* Aim of the exercise
Copy all lines containing the string "recorded" from the records below.

[Dataset entries]
◇ ◇ ◇
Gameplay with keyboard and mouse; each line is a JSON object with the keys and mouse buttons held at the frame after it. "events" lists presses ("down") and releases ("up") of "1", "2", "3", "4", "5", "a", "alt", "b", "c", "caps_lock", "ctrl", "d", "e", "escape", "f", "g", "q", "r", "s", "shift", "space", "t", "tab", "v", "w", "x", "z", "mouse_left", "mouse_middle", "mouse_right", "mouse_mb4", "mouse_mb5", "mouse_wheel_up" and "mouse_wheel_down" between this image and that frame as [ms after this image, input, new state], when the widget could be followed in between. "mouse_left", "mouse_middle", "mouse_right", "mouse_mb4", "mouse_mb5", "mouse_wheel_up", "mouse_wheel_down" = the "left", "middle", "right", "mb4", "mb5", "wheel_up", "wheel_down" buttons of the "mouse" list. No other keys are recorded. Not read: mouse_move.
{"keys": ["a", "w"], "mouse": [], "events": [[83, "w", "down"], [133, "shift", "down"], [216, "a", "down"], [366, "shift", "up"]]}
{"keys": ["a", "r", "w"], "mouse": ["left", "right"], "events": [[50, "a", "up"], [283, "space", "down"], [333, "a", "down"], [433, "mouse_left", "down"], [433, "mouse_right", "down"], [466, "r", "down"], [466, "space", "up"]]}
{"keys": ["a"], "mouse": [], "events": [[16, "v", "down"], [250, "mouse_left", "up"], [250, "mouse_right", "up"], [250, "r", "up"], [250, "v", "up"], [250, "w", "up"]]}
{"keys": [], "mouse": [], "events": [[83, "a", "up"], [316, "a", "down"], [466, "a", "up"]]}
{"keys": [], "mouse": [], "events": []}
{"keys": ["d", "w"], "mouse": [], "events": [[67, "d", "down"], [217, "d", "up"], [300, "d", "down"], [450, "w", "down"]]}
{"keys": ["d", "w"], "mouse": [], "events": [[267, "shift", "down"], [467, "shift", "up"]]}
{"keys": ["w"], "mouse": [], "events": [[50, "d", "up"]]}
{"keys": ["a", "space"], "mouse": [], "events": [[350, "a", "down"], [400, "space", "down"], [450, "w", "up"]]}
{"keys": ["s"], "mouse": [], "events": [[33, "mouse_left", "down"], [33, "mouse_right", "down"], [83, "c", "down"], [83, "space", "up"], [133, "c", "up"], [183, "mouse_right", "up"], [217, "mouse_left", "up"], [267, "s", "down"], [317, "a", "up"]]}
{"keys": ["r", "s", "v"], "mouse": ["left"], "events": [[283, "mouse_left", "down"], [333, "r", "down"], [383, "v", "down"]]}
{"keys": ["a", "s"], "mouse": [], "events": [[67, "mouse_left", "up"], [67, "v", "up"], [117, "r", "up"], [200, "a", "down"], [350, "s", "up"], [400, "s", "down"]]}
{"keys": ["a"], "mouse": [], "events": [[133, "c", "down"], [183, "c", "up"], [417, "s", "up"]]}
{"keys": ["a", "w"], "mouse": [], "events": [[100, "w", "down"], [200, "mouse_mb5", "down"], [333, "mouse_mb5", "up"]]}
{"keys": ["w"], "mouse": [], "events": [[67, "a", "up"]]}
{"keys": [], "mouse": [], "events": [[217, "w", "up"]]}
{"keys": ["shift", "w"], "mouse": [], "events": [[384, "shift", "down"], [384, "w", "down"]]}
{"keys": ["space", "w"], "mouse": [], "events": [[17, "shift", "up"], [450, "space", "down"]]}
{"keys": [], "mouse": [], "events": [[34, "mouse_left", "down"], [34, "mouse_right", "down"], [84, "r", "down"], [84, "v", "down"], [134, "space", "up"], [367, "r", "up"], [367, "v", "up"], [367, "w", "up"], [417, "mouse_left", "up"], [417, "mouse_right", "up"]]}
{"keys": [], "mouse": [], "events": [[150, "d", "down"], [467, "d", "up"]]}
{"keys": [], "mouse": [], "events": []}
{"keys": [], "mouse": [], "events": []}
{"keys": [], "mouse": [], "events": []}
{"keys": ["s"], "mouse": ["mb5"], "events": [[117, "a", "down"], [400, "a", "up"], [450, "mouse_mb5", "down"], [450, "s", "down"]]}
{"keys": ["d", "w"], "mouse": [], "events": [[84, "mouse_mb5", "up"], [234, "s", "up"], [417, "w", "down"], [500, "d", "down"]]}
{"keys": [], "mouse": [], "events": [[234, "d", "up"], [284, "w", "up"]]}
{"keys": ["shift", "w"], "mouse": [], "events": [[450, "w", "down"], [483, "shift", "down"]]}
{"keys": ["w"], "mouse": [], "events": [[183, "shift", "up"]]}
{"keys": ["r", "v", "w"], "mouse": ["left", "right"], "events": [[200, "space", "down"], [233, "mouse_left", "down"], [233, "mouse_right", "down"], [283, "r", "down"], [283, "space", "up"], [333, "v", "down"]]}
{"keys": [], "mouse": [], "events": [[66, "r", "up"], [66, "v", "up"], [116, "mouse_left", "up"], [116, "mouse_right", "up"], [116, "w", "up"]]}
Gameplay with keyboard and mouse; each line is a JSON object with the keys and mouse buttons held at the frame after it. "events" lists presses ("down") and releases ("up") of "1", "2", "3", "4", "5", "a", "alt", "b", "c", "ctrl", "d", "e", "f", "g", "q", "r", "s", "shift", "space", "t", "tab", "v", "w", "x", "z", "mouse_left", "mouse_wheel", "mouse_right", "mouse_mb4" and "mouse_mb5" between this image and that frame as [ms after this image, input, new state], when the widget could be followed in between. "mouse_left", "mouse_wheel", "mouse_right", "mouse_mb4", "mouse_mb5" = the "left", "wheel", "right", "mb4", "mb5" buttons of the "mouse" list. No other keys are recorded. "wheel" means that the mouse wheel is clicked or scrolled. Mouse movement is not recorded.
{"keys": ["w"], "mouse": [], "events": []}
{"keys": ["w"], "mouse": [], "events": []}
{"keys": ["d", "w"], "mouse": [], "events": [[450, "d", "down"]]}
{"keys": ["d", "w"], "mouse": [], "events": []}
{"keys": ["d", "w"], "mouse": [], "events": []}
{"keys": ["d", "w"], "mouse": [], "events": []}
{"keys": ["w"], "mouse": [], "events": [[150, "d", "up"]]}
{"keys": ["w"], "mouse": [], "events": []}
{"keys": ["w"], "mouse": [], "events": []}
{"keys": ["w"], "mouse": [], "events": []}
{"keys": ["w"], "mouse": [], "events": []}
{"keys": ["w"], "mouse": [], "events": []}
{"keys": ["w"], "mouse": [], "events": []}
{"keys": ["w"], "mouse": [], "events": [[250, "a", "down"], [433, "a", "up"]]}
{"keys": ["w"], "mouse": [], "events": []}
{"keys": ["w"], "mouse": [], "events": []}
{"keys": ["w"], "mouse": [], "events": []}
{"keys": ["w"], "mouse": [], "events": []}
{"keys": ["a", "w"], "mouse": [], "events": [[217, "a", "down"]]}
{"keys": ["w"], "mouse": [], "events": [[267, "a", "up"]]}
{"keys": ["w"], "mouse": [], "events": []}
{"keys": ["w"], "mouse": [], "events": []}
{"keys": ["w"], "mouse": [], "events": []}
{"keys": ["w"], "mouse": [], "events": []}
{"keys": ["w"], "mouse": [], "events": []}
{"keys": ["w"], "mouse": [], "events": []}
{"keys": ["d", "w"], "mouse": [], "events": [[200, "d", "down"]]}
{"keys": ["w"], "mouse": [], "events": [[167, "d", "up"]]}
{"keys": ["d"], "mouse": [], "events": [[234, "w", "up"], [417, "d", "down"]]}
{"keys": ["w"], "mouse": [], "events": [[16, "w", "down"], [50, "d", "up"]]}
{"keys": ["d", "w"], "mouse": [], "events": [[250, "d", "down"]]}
◇ ◇ ◇
* Completed exercise
Gameplay with keyboard and mouse; each line is a JSON object with the keys and mouse buttons held at the frame after it. "events" lists presses ("down") and releases ("up") of "1", "2", "3", "4", "5", "a", "alt", "b", "c", "caps_lock", "ctrl", "d", "e", "escape", "f", "g", "q", "r", "s", "shift", "space", "t", "tab", "v", "w", "x", "z", "mouse_left", "mouse_middle", "mouse_right", "mouse_mb4", "mouse_mb5", "mouse_wheel_up" and "mouse_wheel_down" between this image and that frame as [ms after this image, input, new state], when the widget could be followed in between. "mouse_left", "mouse_middle", "mouse_right", "mouse_mb4", "mouse_mb5", "mouse_wheel_up", "mouse_wheel_down" = the "left", "middle", "right", "mb4", "mb5", "wheel_up", "wheel_down" buttons of the "mouse" list. No other keys are recorded. Not read: mouse_move.
Gameplay with keyboard and mouse; each line is a JSON object with the keys and mouse buttons held at the frame after it. "events" lists presses ("down") and releases ("up") of "1", "2", "3", "4", "5", "a", "alt", "b", "c", "ctrl", "d", "e", "f", "g", "q", "r", "s", "shift", "space", "t", "tab", "v", "w", "x", "z", "mouse_left", "mouse_wheel", "mouse_right", "mouse_mb4" and "mouse_mb5" between this image and that frame as [ms after this image, input, new state], when the widget could be followed in between. "mouse_left", "mouse_wheel", "mouse_right", "mouse_mb4", "mouse_mb5" = the "left", "wheel", "right", "mb4", "mb5" buttons of the "mouse" list. No other keys are recorded. "wheel" means that the mouse wheel is clicked or scrolled. Mouse movement is not recorded.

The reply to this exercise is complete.